Generally 75C; that requires confirming that the terminations at both ends are rated 75C, but that is commonplace these days, even when the NEC specifies that the default is 60C.

Primary conductor sizing
90A X 1.25 = 112.5A
# 1 Copper THHN run in EMT.

Unless you have a continuous load on your transformer, you don't need to multiply the 90A by 1.25. You do, however, need to provide a conductor of a size that is permitted to be protected at your selected 125A primary OCPD. Which under 240.4(B) means it needs an ampacity of 111A. #2 Cu suffices under the 75C column.

Secondary conductors
90 X 1.25 = 112.5A
MC Cable Copper # 1

On the secondary side, you always need to comply with 240.21(C), but you may size the secondary conductors to the load served, not the transformer rating. So again if you have 90A of continuous load, #2 Cu would suffice; for smaller loads, a smaller size would work, down to the limits specified in 240.21(C). For which, BTW, on a delta-wye transformer with identical primary and secondary L-L voltages, the "primary-to-secondary voltage ratio" should be taken to be sqrt(3), not 1.

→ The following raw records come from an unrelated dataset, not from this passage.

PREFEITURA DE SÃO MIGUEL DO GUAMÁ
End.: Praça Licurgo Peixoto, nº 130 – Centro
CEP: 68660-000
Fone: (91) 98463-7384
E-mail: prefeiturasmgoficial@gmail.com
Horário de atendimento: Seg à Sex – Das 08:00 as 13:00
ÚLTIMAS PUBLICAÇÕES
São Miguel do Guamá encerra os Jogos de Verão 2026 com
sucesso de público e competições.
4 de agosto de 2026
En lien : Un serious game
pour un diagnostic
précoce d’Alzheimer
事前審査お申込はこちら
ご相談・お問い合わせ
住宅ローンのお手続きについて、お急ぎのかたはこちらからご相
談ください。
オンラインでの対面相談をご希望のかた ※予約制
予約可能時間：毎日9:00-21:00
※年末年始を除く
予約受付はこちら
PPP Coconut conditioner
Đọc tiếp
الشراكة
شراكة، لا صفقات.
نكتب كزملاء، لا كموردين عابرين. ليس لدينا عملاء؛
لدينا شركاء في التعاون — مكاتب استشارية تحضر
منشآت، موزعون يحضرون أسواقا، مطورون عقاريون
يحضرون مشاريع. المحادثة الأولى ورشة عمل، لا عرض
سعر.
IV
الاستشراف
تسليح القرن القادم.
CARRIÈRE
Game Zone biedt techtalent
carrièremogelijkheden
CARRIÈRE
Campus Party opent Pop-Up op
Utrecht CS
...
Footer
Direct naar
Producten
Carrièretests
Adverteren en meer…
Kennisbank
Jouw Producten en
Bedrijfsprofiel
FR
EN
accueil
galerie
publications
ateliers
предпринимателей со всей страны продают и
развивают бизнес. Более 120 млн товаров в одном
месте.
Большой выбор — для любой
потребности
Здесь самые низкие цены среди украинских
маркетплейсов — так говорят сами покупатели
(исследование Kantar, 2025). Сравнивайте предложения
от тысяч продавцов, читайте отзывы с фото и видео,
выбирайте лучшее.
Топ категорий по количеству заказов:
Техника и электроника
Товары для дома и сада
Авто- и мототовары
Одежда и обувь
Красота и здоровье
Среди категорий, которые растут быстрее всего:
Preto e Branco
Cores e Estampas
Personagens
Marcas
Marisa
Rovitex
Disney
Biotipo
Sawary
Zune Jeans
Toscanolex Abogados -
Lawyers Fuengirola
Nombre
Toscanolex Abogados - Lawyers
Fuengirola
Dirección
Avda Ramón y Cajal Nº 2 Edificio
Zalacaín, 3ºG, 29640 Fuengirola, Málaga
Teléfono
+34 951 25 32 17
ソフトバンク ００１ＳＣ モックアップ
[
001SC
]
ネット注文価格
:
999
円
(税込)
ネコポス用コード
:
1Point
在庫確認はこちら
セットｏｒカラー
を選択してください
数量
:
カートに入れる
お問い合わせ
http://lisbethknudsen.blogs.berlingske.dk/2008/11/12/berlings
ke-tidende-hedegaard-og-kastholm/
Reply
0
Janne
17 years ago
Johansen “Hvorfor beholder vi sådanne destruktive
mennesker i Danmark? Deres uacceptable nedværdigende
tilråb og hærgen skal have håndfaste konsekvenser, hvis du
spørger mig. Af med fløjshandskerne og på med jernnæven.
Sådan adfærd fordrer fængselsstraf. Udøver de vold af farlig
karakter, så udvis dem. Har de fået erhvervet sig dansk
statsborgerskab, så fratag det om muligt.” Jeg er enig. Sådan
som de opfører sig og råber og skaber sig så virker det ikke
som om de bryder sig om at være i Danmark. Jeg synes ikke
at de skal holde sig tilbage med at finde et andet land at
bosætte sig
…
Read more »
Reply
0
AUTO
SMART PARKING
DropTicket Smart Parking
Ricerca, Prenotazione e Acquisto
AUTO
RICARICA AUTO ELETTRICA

41.5 KVA transformer primary 480 volts, 3 phase and secondary 400Y/231, 3 PH.

. . .

Secondary conductors
41,500 VA / (231V X 1.732) = 104A

To reiterate Jim's comment, the formula above uses the L-L voltage of 400V, not the L-N voltage of 231V.

Cheers, Wayne

 

[ffroh]

You seem to have a very good grasp of what you need to do. As Augie said, with 125% primary protection and a maximum of 10 feet of secondary conductor, you only need conductors sized to your secondary overcurrent device (no next larger size allowance). For what column in 310.16 it is dictated by conductor insulation (of course) as modified by 110.14. If your conductors are longer than 10 feet let us know.

Why are you using the L-L voltage with your 75kVA secondary side calculations and then the L-N voltage for the 41kVA?

My mistake.

 

[jim dungar]

My mistake.

We've all been there. You are on the right track.

I like to start at my load and then work backwards bro the source. Your secondary conductors are sized to the load and their protection is done per 240.21(C). The transformer primary protection is done per 450.3, as you have done at 125%. The primary conductors are then sized per your primary side protection.

 

[ffroh]

You seem to have a very good grasp of what you need to do. As Augie said, with 125% primary protection and a maximum of 10 feet of secondary conductor, you only need conductors sized to your secondary overcurrent device (no next larger size allowance). For what column in 310.16 it is dictated by conductor insulation (of course) as modified by 110.14. If your conductors are longer than 10 feet let us know.

The secondary size conductors are longer than 10 feet.

 

[augie47]

The secondary size conductors are longer than 10 feet.

Other than a two-wire/two wire or a 3 phase delta delta {see wording in {240.21(C)(1)}, your secondary conductor length must comply with one of the 240.21(C) rules, the 10' and 25' being most common.
(There are exceptions in 240.90 for supervised industrial installations)

 

[wwhitney]

Other than a two-wire/two wire or a 3 phase delta delta {see wording in {240.21(C)(1)}, your secondary conductor length must comply with one of the 240.21(C) rules,

Anyone know why wye-wye isn't also exempted? Simple oversight or perhaps that they are rarely used on the customer side of the service point?

Cheers, Wayne

 

[Strathead]

The secondary size conductors are longer than 10 feet.

Assuming you are inside a building, your only other option is 25 foot rule. There is a whole thread on it here. https://forums.mikeholt.com/threads/transformer-tap-rule.2578067/page-4#post-2885345 but in a nutshell, if you are ending in a breaker that is sized for the whole transformer you are safe. You can't run over 25 feet without overcurrent protection period though.